Hawkers’ social media endeavors — which have ranged from stylish short films promoting a sunglasses collection designed with Latin trap artist Anuel AA to a college campus-based brand ambassador program involving students in several countries — played an integral role, according to Alejandro Betancourt Lopez, in distinguishing the company from its competitors.

“We were providing a good quality product at an affordable price, which was something different,” he says. “In a market where, mostly, the big brands had a monopoly, Hawkers was able to penetrate it by providing an even better quality product, at a fraction of the cost of what was out there. Plus, it was cool, it was fresh — and we were doing something different than anybody else at the time with social media marketing. That approach totally disrupted the market; that innovation built the Hawkers’ brand.”

Ensuring Continued Consumer Interest and Value

In the years since Alejandro Betancourt Lopez first reached out to Hawkers’ founders about possibly contributing funding to the company — after an investment manager he worked with told him about their innovative plans — both the organization and Betancourt’s position have increased in size and scope.

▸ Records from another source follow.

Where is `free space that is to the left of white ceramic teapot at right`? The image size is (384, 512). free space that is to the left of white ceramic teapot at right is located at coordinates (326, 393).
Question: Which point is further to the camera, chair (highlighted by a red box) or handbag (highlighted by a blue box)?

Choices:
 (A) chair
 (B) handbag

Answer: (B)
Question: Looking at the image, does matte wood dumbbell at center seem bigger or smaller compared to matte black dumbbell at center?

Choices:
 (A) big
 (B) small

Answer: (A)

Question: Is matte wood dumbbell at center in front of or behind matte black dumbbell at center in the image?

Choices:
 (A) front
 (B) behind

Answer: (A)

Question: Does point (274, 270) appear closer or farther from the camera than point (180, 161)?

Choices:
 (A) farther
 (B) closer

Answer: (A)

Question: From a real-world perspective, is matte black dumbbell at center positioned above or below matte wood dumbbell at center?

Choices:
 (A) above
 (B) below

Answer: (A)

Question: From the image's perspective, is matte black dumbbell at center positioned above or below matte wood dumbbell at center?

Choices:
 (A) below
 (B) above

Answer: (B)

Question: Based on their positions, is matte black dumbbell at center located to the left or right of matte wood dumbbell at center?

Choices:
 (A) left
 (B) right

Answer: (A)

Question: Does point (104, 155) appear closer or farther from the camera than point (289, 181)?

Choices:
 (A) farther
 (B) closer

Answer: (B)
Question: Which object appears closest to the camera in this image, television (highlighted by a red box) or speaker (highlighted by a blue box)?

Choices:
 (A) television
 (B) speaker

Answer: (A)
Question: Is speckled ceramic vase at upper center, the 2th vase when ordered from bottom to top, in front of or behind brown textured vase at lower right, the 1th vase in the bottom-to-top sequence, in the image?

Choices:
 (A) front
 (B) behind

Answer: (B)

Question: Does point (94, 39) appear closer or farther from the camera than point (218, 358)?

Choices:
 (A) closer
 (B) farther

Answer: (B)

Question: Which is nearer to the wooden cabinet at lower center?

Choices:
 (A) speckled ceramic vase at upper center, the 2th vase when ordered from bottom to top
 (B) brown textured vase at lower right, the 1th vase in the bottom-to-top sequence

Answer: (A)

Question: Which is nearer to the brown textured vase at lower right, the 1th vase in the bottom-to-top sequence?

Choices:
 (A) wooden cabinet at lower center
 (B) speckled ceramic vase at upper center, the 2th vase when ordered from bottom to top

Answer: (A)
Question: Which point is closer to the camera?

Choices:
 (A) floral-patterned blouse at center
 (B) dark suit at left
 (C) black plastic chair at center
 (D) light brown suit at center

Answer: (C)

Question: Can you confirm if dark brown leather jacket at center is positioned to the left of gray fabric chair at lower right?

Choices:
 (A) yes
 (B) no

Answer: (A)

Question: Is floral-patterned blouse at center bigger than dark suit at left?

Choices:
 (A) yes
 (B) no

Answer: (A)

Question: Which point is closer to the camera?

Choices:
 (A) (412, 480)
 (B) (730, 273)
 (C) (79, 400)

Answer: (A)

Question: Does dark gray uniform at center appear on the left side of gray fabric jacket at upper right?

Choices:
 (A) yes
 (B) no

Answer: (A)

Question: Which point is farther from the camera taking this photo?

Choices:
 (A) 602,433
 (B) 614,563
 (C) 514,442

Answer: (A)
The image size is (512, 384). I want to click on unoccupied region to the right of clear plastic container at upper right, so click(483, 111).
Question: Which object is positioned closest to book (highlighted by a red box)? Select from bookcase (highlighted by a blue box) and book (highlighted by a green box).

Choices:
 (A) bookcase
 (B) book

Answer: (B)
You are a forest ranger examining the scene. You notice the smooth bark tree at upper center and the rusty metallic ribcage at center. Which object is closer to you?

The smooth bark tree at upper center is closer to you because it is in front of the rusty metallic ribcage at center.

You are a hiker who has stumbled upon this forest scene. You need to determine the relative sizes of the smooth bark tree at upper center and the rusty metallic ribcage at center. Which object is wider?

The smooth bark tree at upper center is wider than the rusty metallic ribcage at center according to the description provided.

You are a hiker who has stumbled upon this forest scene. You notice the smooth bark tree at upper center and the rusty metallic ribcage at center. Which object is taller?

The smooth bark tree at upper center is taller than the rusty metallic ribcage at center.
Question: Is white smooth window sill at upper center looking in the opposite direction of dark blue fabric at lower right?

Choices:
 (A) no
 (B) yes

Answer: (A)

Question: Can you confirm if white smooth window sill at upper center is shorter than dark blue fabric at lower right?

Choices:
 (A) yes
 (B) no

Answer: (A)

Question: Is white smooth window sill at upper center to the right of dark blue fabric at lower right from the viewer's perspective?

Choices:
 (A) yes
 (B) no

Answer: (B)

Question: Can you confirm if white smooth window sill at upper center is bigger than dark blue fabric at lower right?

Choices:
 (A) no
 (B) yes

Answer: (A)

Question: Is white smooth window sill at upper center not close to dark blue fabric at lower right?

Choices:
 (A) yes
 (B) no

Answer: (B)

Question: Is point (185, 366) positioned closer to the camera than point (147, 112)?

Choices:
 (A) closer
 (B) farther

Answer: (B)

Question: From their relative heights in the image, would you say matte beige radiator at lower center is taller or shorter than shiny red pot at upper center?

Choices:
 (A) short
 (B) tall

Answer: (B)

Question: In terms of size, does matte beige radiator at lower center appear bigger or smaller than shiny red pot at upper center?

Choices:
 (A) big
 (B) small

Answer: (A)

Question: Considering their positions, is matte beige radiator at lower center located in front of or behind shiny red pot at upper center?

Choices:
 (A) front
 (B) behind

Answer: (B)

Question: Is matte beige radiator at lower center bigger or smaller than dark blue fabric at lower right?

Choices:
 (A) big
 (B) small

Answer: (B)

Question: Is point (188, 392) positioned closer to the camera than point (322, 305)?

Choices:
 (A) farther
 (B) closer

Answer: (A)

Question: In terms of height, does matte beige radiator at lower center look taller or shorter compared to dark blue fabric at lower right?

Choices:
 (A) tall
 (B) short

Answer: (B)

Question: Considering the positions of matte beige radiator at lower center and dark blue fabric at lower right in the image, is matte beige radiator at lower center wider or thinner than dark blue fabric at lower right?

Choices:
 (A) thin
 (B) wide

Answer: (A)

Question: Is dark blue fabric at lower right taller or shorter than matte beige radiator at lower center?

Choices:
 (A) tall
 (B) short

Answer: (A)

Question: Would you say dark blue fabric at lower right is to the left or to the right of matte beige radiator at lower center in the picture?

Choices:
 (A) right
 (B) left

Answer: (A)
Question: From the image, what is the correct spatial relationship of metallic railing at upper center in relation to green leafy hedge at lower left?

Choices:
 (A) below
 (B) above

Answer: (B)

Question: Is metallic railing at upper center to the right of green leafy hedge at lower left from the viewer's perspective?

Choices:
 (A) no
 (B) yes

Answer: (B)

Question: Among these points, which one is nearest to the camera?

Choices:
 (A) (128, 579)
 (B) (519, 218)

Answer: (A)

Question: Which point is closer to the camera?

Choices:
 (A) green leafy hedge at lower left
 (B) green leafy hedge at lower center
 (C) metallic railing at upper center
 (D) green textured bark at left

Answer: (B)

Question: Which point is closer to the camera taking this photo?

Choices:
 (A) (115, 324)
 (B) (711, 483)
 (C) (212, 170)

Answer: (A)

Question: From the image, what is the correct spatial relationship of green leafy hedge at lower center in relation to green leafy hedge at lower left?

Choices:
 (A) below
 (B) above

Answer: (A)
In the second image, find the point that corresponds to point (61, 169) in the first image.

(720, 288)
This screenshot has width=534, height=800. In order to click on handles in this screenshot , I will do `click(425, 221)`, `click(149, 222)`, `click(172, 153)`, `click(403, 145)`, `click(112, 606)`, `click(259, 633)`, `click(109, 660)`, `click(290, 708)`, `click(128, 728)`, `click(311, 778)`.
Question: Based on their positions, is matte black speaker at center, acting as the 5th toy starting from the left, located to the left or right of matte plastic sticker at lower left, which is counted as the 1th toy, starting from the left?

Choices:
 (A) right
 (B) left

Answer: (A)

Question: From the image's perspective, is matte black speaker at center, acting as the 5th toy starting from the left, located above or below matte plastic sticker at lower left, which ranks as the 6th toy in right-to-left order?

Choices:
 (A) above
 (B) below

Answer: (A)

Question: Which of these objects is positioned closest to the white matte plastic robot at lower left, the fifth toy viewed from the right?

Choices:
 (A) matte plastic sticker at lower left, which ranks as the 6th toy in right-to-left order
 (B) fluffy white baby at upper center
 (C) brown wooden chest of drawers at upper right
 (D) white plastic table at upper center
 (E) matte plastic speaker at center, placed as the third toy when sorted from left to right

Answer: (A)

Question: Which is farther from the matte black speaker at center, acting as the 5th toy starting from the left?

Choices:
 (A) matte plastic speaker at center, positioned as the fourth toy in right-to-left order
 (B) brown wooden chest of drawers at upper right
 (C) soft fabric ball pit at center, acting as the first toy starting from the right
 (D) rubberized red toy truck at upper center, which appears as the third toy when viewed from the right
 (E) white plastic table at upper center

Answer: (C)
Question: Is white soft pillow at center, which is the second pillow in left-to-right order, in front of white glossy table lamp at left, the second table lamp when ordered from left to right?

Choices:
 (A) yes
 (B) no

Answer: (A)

“The leaders of the company have evolved into a more diverse role,” he says. “We have to adapt to the different markets we are entering. We have to learn how to apply the tools and solutions we had when we were only a one-channel company, but — now that we’re omnichannel, with a retail, wholesale, and online presence — at the same time, be efficient in the other channels we’re building.”

During the COVID-19 pandemic, Hawkers pivoted its business model to allow for a larger percentage of its potential customer base spending more time at home.

“The pandemic was a big problem for us, as for many other companies,” Alejandro Betancourt Lopez shares. “Not many people were going outdoors and needing sunglasses, so we focused more on trying to develop new products for people using eyewear for their computers. The outcome of that experience is now we have a robust eyewear division, which is steadily growing — and the sunglasses division came back with force.”

Despite the cost of living and other spending challenges consumers faced in the past year — such as globally escalated inflation, particularly in some European countries and the U.S., where inflation reached its highest level since 1981 in June — Hawkers has been able to maintain notably solid sales.

The company — which partially built its brand around the widespread need for a cost-conscious eyewear choice — is now breaking growth and revenue records on a weekly basis, according to Alejandro Betancourt Lopez.

“The market is accepting that today, there are options, and good sunglasses cannot [solely] cost $100,” Betancourt says. “We have proven there’s a lot of elasticity there. When we provide good quality, and we market it in the right way and show the customer this is even better than the high-end-priced products, the reaction — and the demand — is massive.”